PROBLEM REQUIREMENTS :: Transcribe exactly the lines of the listing from the line containing "genus: Gallinago" through the end of the listing, both included.

[Data excerpts]
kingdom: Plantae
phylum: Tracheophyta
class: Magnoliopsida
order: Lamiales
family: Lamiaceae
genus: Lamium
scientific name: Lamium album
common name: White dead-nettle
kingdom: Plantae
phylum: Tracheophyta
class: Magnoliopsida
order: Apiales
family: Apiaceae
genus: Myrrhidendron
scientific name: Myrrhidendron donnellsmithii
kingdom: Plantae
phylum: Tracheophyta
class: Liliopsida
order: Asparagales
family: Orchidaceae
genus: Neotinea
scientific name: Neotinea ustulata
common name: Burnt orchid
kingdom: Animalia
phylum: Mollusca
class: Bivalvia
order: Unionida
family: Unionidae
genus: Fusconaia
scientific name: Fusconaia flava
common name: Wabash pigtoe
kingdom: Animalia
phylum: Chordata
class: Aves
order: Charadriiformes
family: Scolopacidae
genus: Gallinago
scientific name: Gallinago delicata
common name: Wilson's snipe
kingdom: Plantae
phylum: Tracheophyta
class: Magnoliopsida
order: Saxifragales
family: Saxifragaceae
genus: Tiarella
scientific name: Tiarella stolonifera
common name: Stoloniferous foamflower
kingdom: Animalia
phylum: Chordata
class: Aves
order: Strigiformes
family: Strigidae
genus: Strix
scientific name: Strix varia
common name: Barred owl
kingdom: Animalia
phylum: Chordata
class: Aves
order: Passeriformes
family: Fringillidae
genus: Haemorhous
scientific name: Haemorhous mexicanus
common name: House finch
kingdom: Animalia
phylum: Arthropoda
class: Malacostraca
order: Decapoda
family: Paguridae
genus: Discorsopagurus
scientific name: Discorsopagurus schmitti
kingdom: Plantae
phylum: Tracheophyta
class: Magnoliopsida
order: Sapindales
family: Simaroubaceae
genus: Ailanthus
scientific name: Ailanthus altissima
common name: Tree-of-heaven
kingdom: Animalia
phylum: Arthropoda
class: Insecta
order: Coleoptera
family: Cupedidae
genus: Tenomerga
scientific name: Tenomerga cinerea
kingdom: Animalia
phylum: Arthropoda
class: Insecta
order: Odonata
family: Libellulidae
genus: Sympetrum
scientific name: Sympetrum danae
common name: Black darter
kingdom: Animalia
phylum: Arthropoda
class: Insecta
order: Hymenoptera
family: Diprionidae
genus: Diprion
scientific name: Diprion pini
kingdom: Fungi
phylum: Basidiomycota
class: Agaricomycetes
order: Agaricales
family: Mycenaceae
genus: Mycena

OUTPUT BELOW ::
genus: Gallinago
scientific name: Gallinago delicata
common name: Wilson's snipe
kingdom: Plantae
phylum: Tracheophyta
class: Magnoliopsida
order: Saxifragales
family: Saxifragaceae
genus: Tiarella
scientific name: Tiarella stolonifera
common name: Stoloniferous foamflower
kingdom: Animalia
phylum: Chordata
class: Aves
order: Strigiformes
family: Strigidae
genus: Strix
scientific name: Strix varia
common name: Barred owl
kingdom: Animalia
phylum: Chordata
class: Aves
order: Passeriformes
family: Fringillidae
genus: Haemorhous
scientific name: Haemorhous mexicanus
common name: House finch
kingdom: Animalia
phylum: Arthropoda
class: Malacostraca
order: Decapoda
family: Paguridae
genus: Discorsopagurus
scientific name: Discorsopagurus schmitti
kingdom: Plantae
phylum: Tracheophyta
class: Magnoliopsida
order: Sapindales
family: Simaroubaceae
genus: Ailanthus
scientific name: Ailanthus altissima
common name: Tree-of-heaven
kingdom: Animalia
phylum: Arthropoda
class: Insecta
order: Coleoptera
family: Cupedidae
genus: Tenomerga
scientific name: Tenomerga cinerea
kingdom: Animalia
phylum: Arthropoda
class: Insecta
order: Odonata
family: Libellulidae
genus: Sympetrum
scientific name: Sympetrum danae
common name: Black darter
kingdom: Animalia
phylum: Arthropoda
class: Insecta
order: Hymenoptera
family: Diprionidae
genus: Diprion
scientific name: Diprion pini
kingdom: Fungi
phylum: Basidiomycota
class: Agaricomycetes
order: Agaricales
family: Mycenaceae
genus: Mycena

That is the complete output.